A drummer and heroin addict in recovery, the film finds Ruben just as he begins to rapidly lose his hearing. The story then follows him as he checks into a sober house for the deaf to get a grip on his new circumstances. “Sound of Metal” has been recognized for its delicate and emotional performances, with Marder himself nominated for the Independent Spirit Awards’ best first feature. Additionally, the inventive sound design plunges the audience into Ruben’s story.
The film’s characters, too, share an intimacy that’s immediately felt by those watching. In order to capture that deep connection, Ahmed and his co-star Olivia Cooke, who plays the lead singer of Ruben’s band as well as his girlfriend, Lou, spent months learning to play music. “They had to strive together and they formed a bond around that. So by the time they are on set they have been through a war together,” Marder says. “The music in this movie is the sex in the movie. That’s their connection. They are struggling together against this construct I designed. It’s almost like a Sisyphean journey.”
Marder’s decision to cast a hearing actor as Ruben was deliberate, intended to mirror the character’s journey as he becomes deaf. However for the role of Joe, a deaf Vietnam vet who becomes Ruben’s sponsor in the addiction program, Marder wanted to cast a deaf actor despite financiers pushing for a recognizable name.
“Various members of the deaf community kept telling me about CODAs [Children of Deaf Adults],” he says of finding Paul Raci, the actor eventually cast as Joe. “When I saw Paul’s tape, it was clear that this was the most authentic Joe. I didn’t know that he was a Vietnam vet; that he was someone who had dealt with addiction or ran deaf AA groups. But I saw it in his eyes. It was that ineffable thing in acting, when you draw from a garden of truth.”

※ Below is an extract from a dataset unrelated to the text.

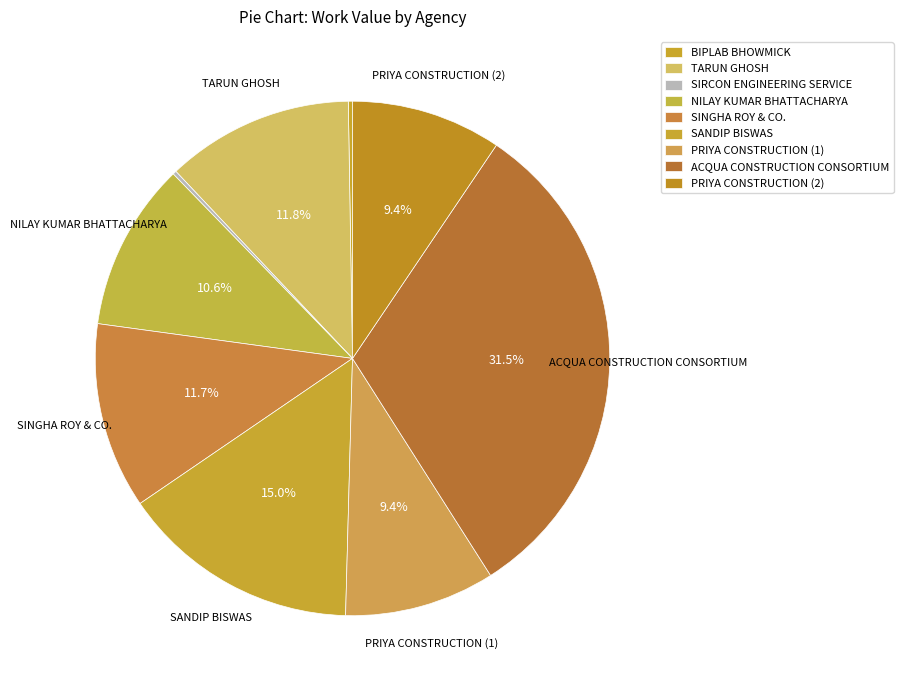

How many slices are in this pie chart?

9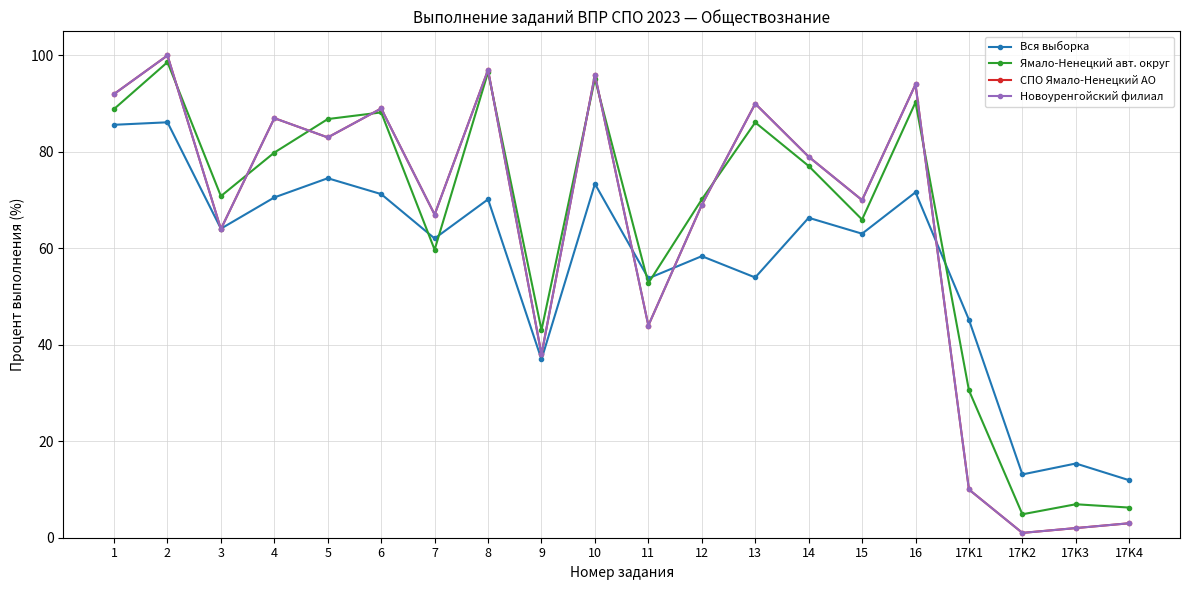

What value does the Новоуренгойский филиал series have at 16?

94.0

The magnetism Ahmed shares with Cooke is also evident the first time Ruben meets Joe on screen. “I think it’s important to remember that at this moment in the movie, the audience is shifting. They might be realizing that this story is more about addiction than it is about being deaf,” the filmmaker says. As a director, he felt it was his job to facilitate the connection between the actors: “When they get in that room there’s a lexicon, there’s an unspoken connection. They cut through that really fast. You’re an addict. Comes out right off the bat. “My entire focus on set is about performance.”
READ: How Riz Ahmed Learned ASL for ‘Sound of Metal’
The bond Marder shares with Ahmed accumulated over months of production on the film, and when the moment came to shoot a pivotal scene wherein Ruben may have an opportunity to regain his hearing, Marder chose to park the camera on Ahmed’s face. Beyond that, he didn’t think he needed to give direction. “I had a huge amount of emotion around this scene. Riz looked at me and I looked at him and we shared that emotion. I didn’t say a word. We knew. So often, that frequency is so much more powerful than words,” he recalls.
Despite Ahmed having “fabulous eyes,” Marder saved the close-ups for that one moment. “What we’re dealing with is what I call ‘point of hearing,’ entirely the opposite of point of view,” he says. “That close-up is about Ruben’s inner world. We are feeling his pain on an aural and psychological level. A transference is occurring between the audience and Ruben. That’s where it pays off.”
When all was said and done, writing and directing “Sound of Metal” was an immersive process that spanned more than 10 years. “Making my first narrative film the way that I wanted to was hard, but it doesn’t have to be for everyone,” he says, advising artists to persevere no matter how long a project takes. “We write when we dream. The same is true for acting. We find these characters in our dreams. Time is essential to this process but nobody prioritizes it. People often ask me, ‘How did you get so much time?’ I fought for it. ‘How did you shoot on film?’ I wasn’t allowed to, I just did. You have to make these priorities. That’s the fight.”